*Records supplied*
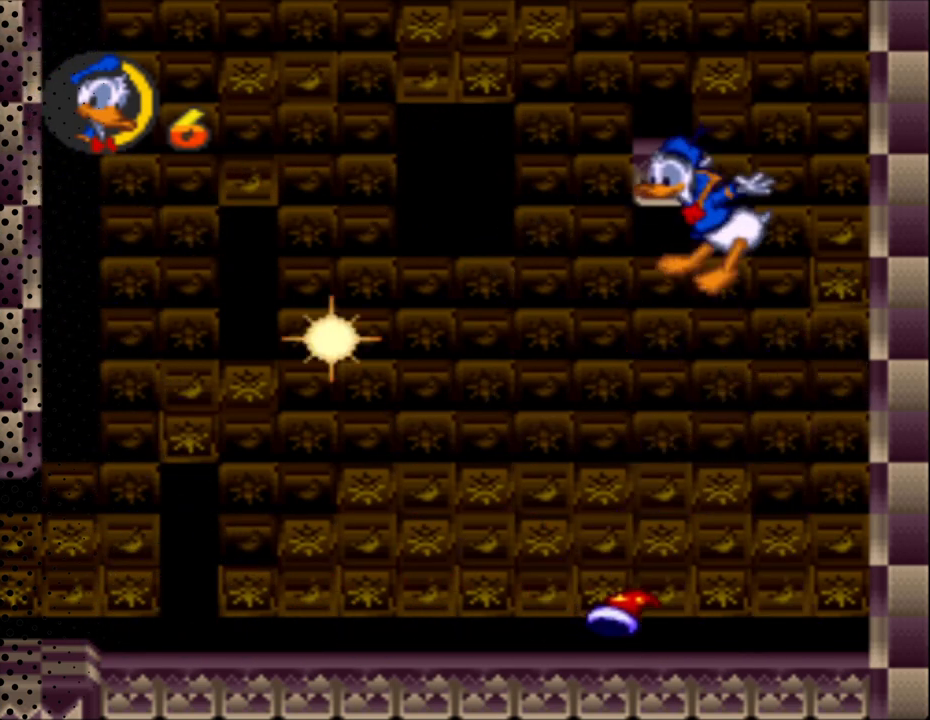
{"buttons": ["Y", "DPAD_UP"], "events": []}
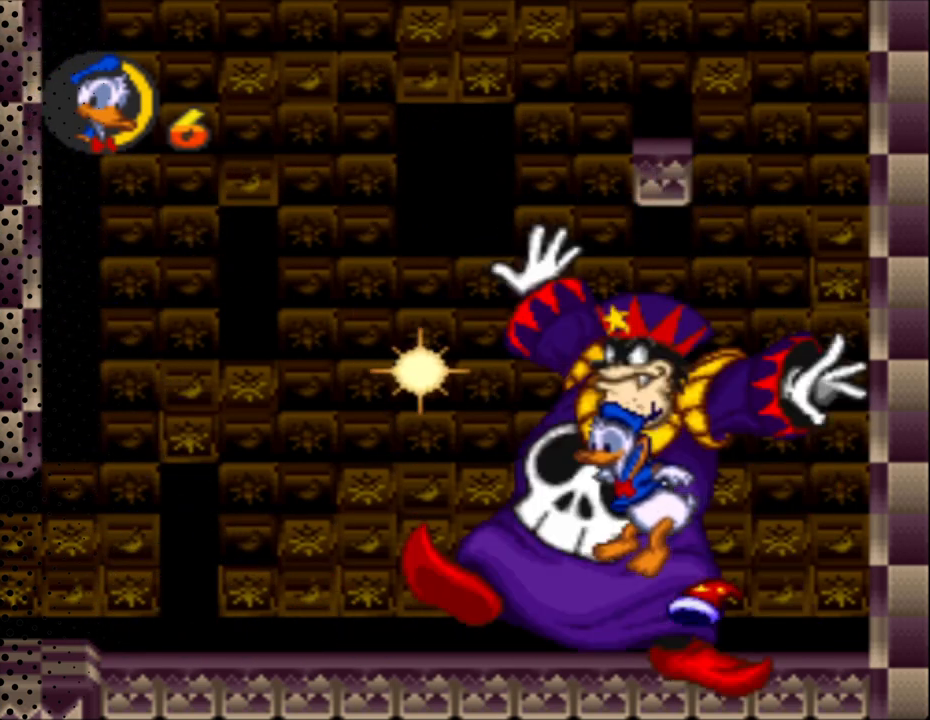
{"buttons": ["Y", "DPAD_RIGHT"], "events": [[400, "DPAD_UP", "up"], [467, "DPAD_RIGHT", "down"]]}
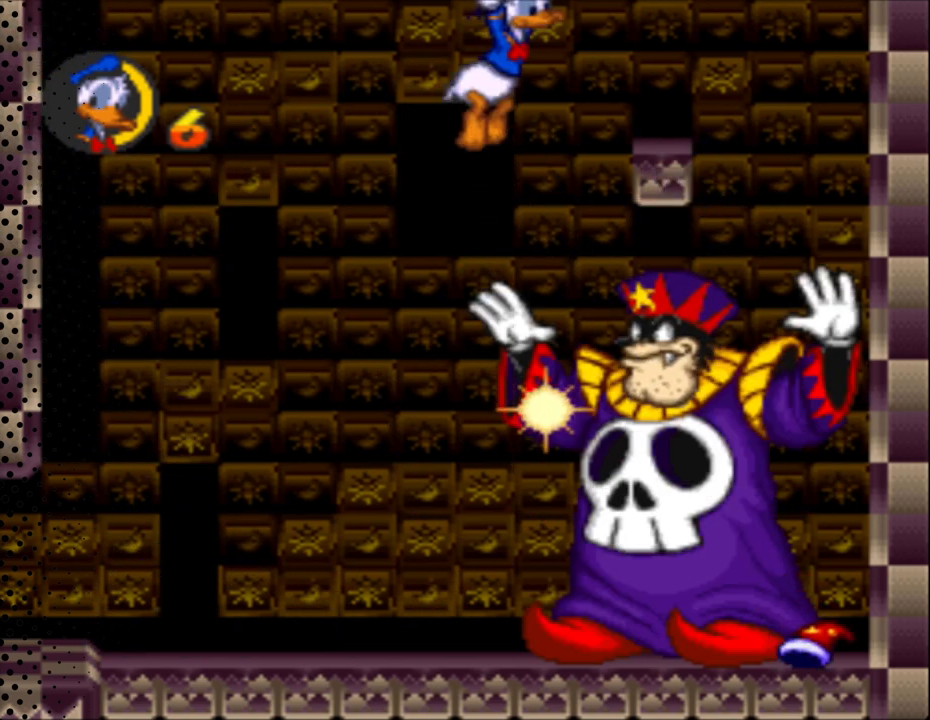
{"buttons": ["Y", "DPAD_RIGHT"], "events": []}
* * *
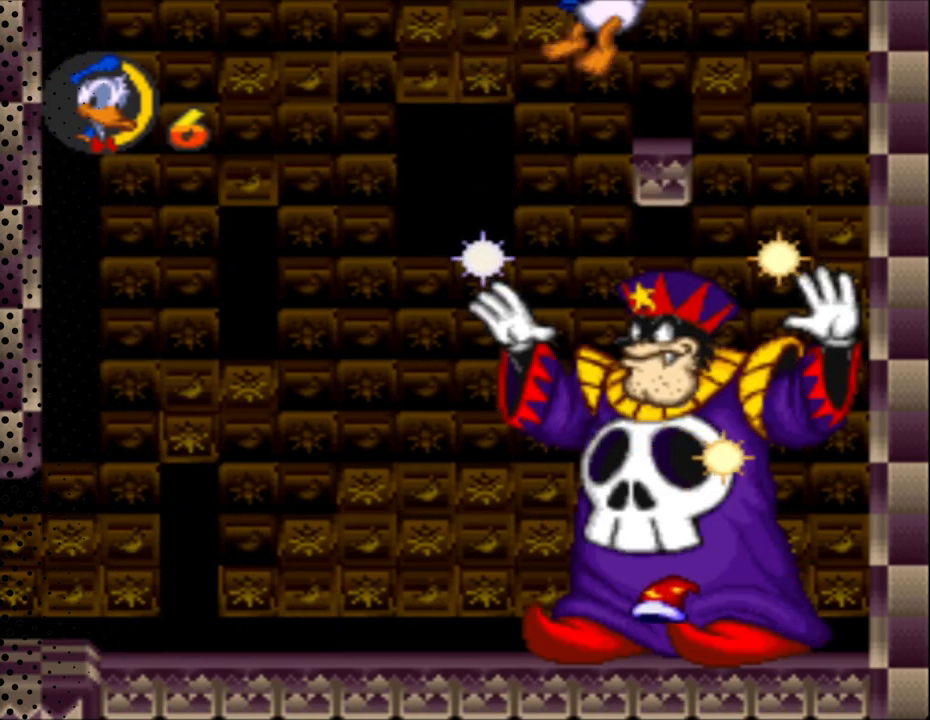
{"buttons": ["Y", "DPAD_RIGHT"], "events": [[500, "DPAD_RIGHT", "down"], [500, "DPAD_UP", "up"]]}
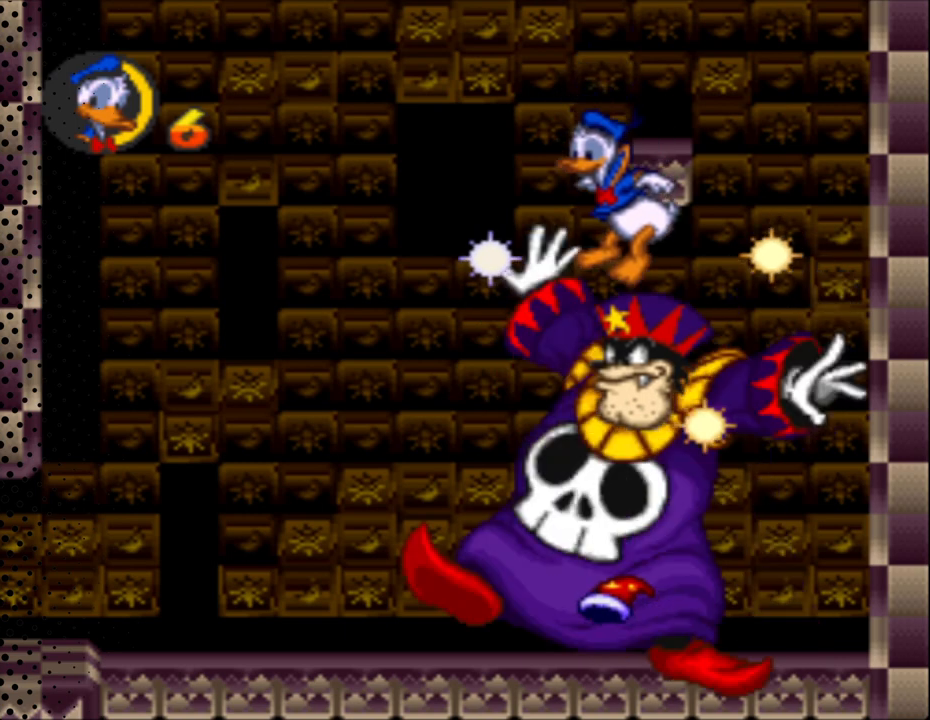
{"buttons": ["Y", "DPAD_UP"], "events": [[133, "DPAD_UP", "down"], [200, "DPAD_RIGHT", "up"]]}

*Your instructions*
From the listing above, copy every line that holds the string "down".

*Answer to this exercise*
{"buttons": ["Y", "DPAD_RIGHT"], "events": [[400, "DPAD_UP", "up"], [467, "DPAD_RIGHT", "down"]]}
{"buttons": ["Y", "DPAD_RIGHT"], "events": [[500, "DPAD_RIGHT", "down"], [500, "DPAD_UP", "up"]]}
{"buttons": ["Y", "DPAD_UP"], "events": [[133, "DPAD_UP", "down"], [200, "DPAD_RIGHT", "up"]]}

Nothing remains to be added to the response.